V-belts are quite common within the industry and in various items of machinery and are quite adaptable to many applications. Typically, V-belt drives operate best at speeds between 8 and 30 m/s (1,500~6,000 ft/min). V-belt drives permit large speed ratios, are easily installed and removed, quiet, and low maintenance.


Pulleys and belts have two uses: to transfer power from one shaft to another and to increase or reduce speed or torque. This is done by using pulleys of different pitch diameters. The pitch diameter of a pulley is not the outside diameter, nor is it the inside diameter. In fact, the pitch diameter is very difficult to measure directly. If you cut a belt and look at the end, you'll see a row of fibers or cords near the outside surface. This is the tension carrying part of the belt - the rest of the belt exists only to transfer the forces from the pulley to and from these cords. The pitch diameter of any pulley is measured at these cords. Note that the pitch diameter of a pulley depends not just on the pulley itself, but also on the width of the belt. e.g. A wider belt on a narrower pulley will ride higher than usual in the groove increasing the effective pitch diameter.

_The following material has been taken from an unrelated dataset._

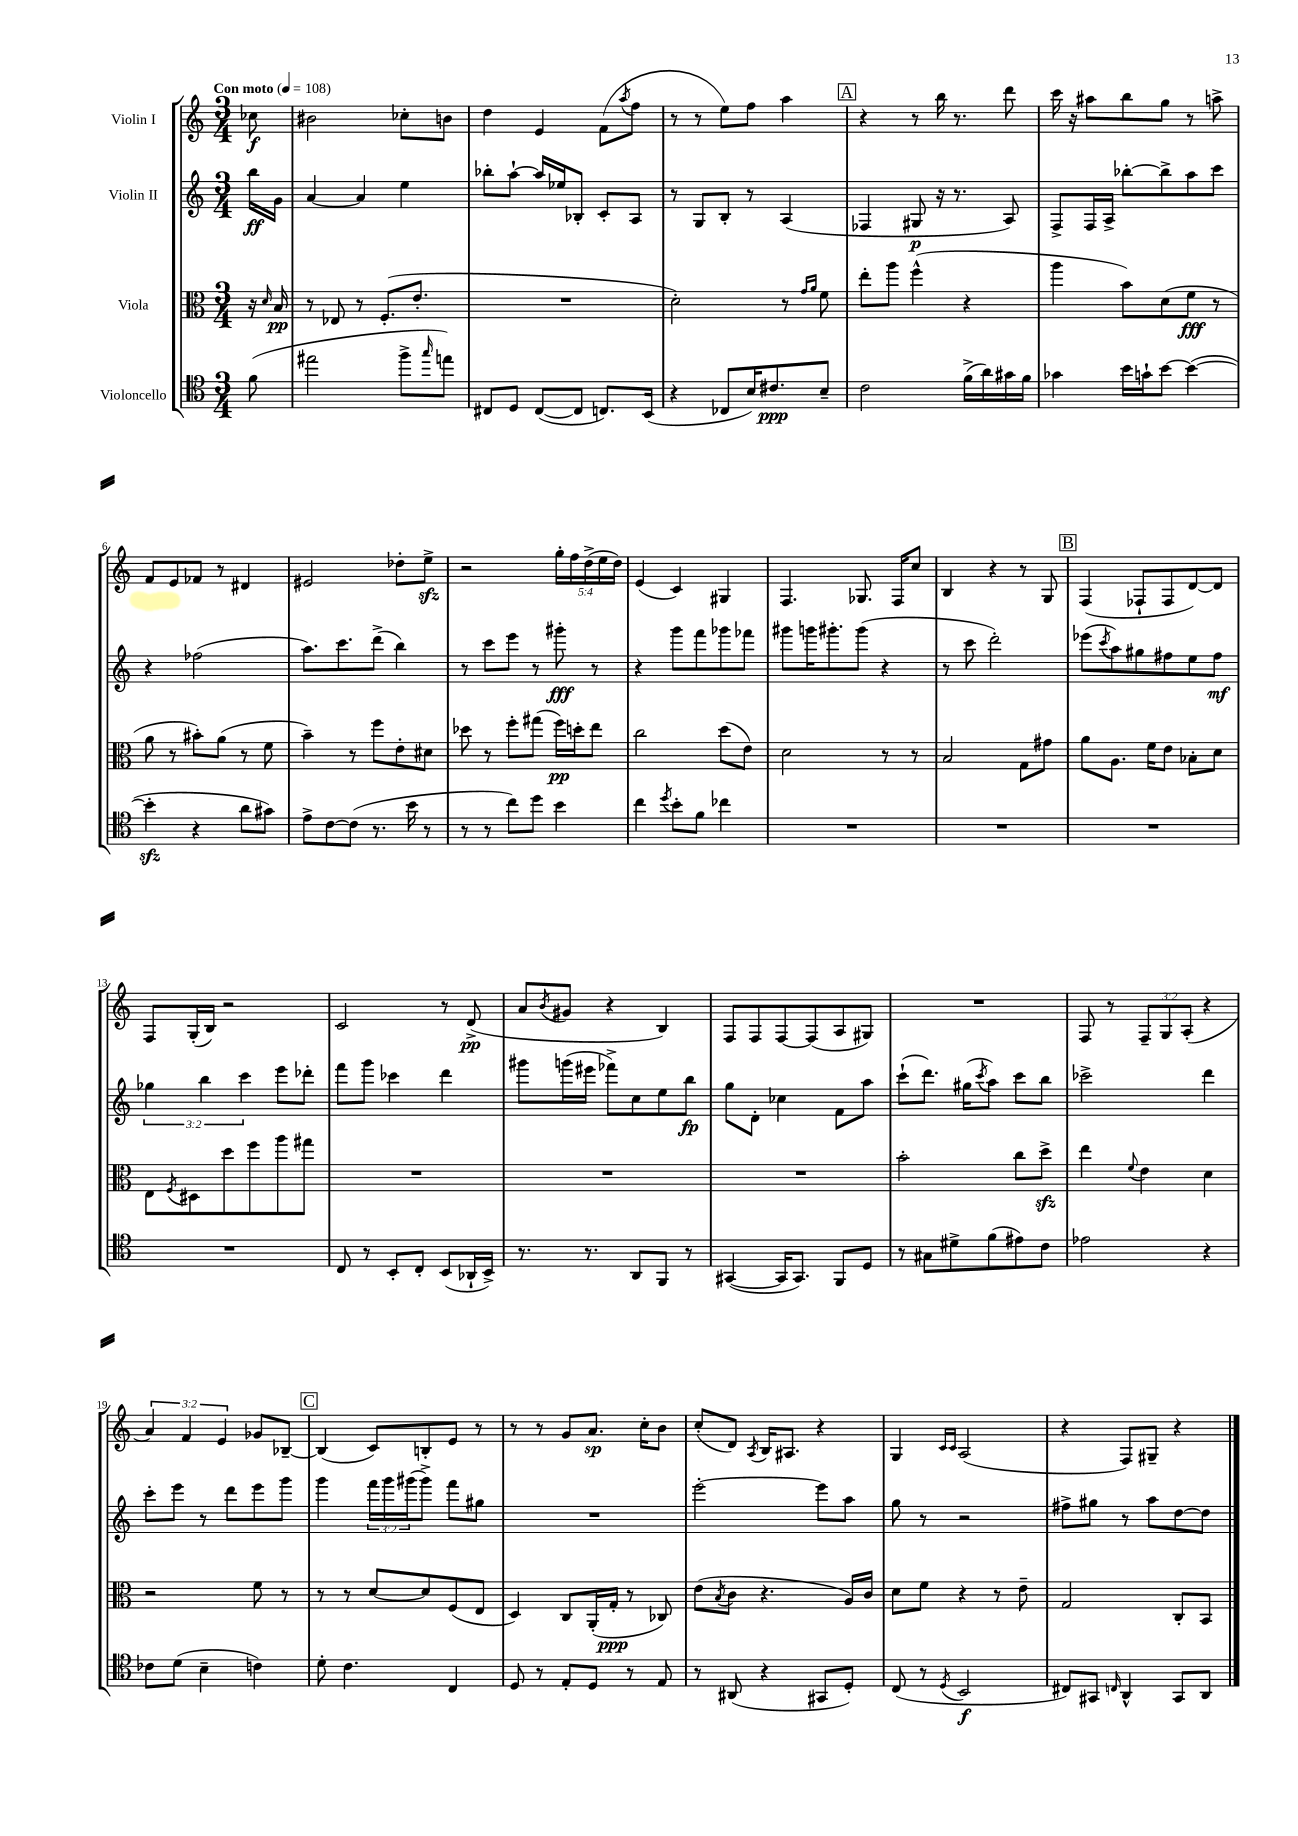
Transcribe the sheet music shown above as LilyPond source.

While they transfer torque effectively, they lose a bit of speed as the belt stretches under load. Sometimes there is a slip of the belt on the pulleys, but in a properly set up transmission, there should be no slip. The tension of the belt should be sufficient to prevent slip. There is a creep, however, but creep, not to be confused with slip, is due to belt elements changing length as they travel around the pulleys, and since the pulley is rigid then there must be relative motion between belt element and pulley. This is normal operation and expected.

In most applications, the pulleys are different effective diameters and the driving speed is different from the output speed. It is the pitch diameter of each of the pulleys which determine the drive ratio. Note that pulleys no not affect power, when they increase torque, speed reduces, and vice versa.

The general geometry of a V-belt drive and the typical cross-section of belt and pulley are shown below:-

The driving side pulley (connected to the power source) and pitch diameter D1 is at the left and rotates counter-clockwise at speed n1. The driven pulley has a pitch diameter of D2 and rotates at speed n2. The wrap angle of the belt on the pulleys is θ1 and θ2. Note that there is a 'tight' side and a 'slack' side to the belt when it is transmitting power, and the difference in the tension between these 2 sides is proportional to the amount of power transferred. Power is typically transferred with the tight side at the bottom. Note however that there must be a static tension in the belt, even when stationary, to provide sufficient friction for the pulley to drive the belt and not slip, and this tension is the same value top and bottom at rest.

The size of a pulley is indicated by its pitch diameter (D), which slightly smaller than the outside measured diameter. The center distance between the shafts is indicated as C in the diagram.